# Atividade 1:
Responda com base nas notas ao livro VI da Eneida:
(a) De quem são as notas que o autor chama de "felicissimo"?
(b) Quem o autor indica em especial para quem se quiser satisfazer com menos?
(c) De que o autor diz que vai tratar?
# Atividade 2:
Prossiga as notas ao livro VI da Eneida a partir da última frase mostrada.

# Texto do documento:

◆ ◆ ◆ ◆ ◆

Eneida Brazileira/Notas ao Livro VI
NOTAS AO LIVRO VI.
Este[1] livro, onde o poeta patenteou o seu talento creador, annullando a opinião daquelles que lhe negam esta faculdade, merecia um extenso commentario: abstenho-me de o fazer tal, porque outros cabalmente desempenharam a tarefa. La Cerda, La Rue, sem fallarmos dos anteriores, com Warburton, Heyne, Desfontaines, Delille, mais ou menos, todos juntos nada deixam que desejar a respeito da explicação da philosophia de Virgilio. M. Villenave he felicissimo em suas notas a este livro: resumida mas claramente, expõe elle as opiniões do poeta sôbre o dogma platonico da alma universal, sôbre o systema da metempsychose por Pythagoras, sôbre as idéas mais puras que possuía da divindade, e sôbre os pontos principaes desta pasmosa composição, como seja o purgatorio, donde parece que o christianismo tomou a doutrina respectiva. Para não ser prolixo, e para não amontoar trabalhos alheios, contento-me de remetter o leitor ás obras allegadas, as quaes citam outras[2]; e quem se quizer satisfazer com menos, pode consultar em especial o padre La Rue, que tem tanta voga nas nossas escolas. Este explana muitos lugares da história e da fábula, muitas opiniões e tradições que toca o poeta, e por isso me despenso de o fazer; e só tratarei do pouco em que não concordo com os críticos, pois em geral com elles me conformo ácêrca do livro VI.

◆ ◆ ◆ ◆ ◆

# Dados brutos:
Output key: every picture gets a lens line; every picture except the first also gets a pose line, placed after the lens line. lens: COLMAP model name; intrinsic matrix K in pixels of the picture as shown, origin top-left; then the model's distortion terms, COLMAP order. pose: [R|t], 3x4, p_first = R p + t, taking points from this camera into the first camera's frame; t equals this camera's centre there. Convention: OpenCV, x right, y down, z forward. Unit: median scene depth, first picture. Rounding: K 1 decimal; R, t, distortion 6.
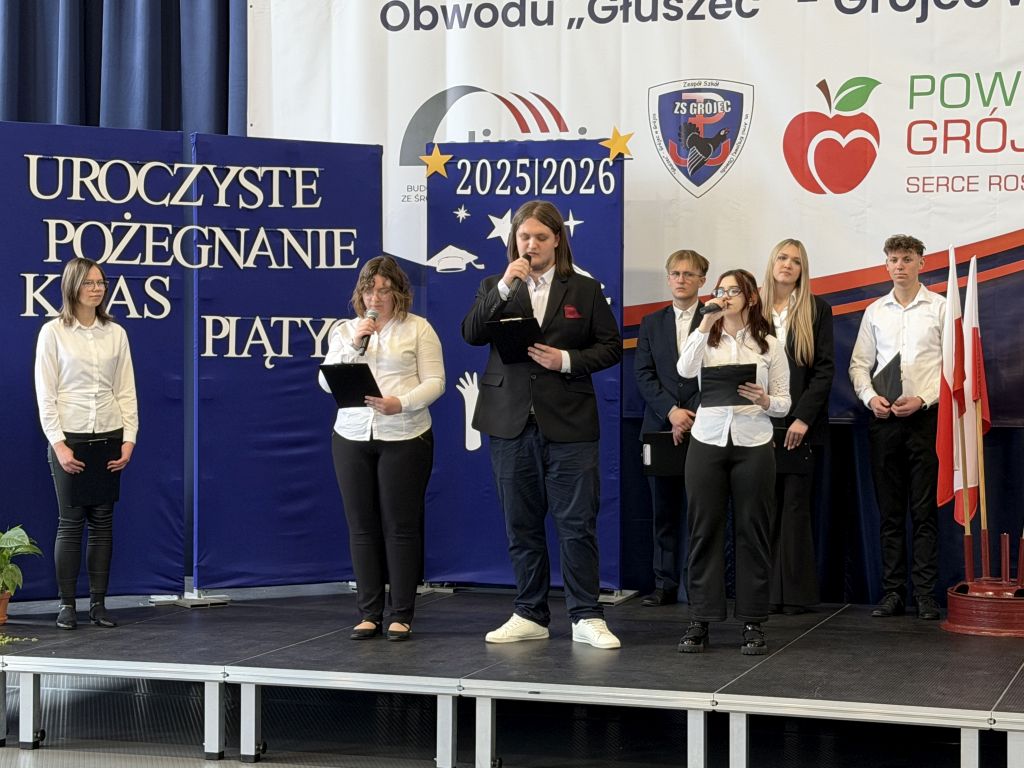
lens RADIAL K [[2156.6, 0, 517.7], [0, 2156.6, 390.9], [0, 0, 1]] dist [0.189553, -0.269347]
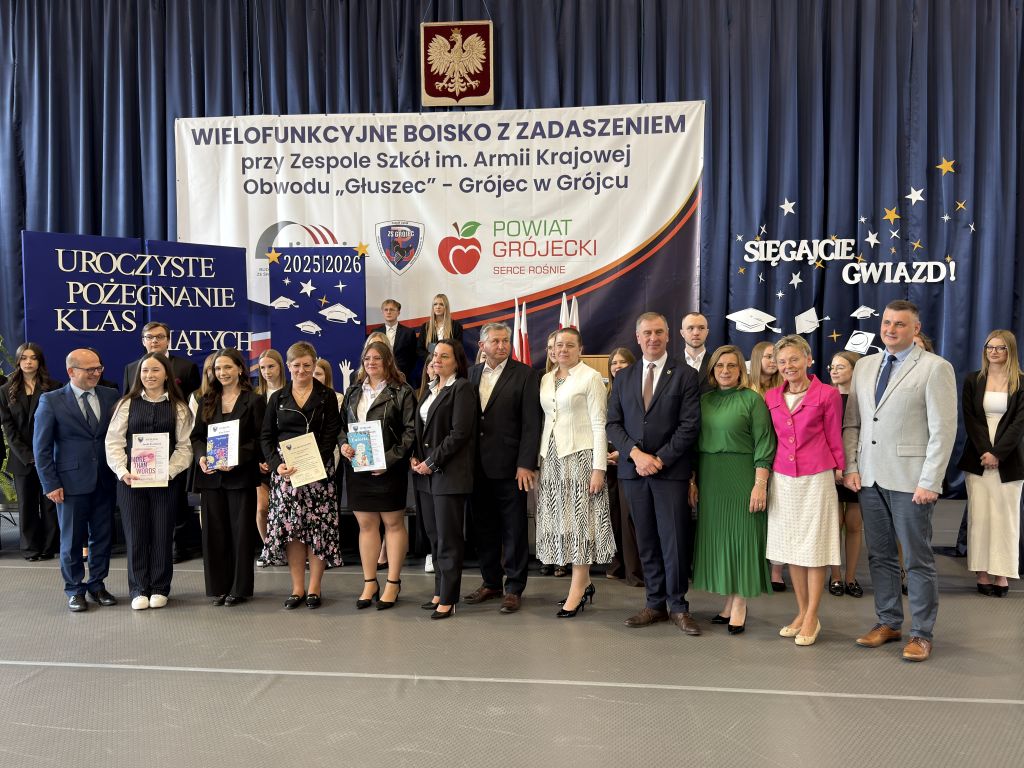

◆ ◆ ◆ ◆ ◆

# Resposta escrita 1:
(a) De M. Villenave.
(b) O padre La Rue.
(c) Só do pouco em que não concorda com os críticos.

# Resposta escrita 2:
179-182. — 185-189. — Bondi censura a Annibal Caro o descarnado da passagem correspondente; e na verdade he antes um resumo que uma versão poetica. Caro porêm não cahe tanto em semelhante defeito como pareceu ao seu émulo. Este, para talvez justificar a sua usual prolixidade, opina que o estilo do outro he em demasia rapido e conciso, proprio do lyrico e não do epico. Que a epopéa peça um tom majestoso e certa gravidade em seu andamento, he incontestavel; mas a concisão, necessaria em todos os generos, casa inteiramente com essa majestade e compasso. Para se isto conseguir, não he forçoso prodigar palavras e periphrases: cumpre escolher os vocabulos, medir bem os periodos, as pausas do verso, estudar mesmo o effeito da combinação das syllabas e letras, dos accentos e consonancias. Pode um periodo ser curto e proprio do epico; e uma versalhada interminavel para nada presta. Bondi confundiu a concisão com a seccura. De mais, postoque Virgilio de ordinario seja compassado e magnífico, não raro toma o tom da elegia e da ode, como observa Mr. Patin, douto professor da Faculdade de letras de París; e eu digo que tambem o da pastoral, e que esta variedade he mais um dos encantos do seu poema. Ora, todos esses diversos estilos deve imitar o traductor. — Sem embargo de ser Bondi fiel e de evitar alguns dos defeitos de Annibal Caro, a este dou eu a preferencia.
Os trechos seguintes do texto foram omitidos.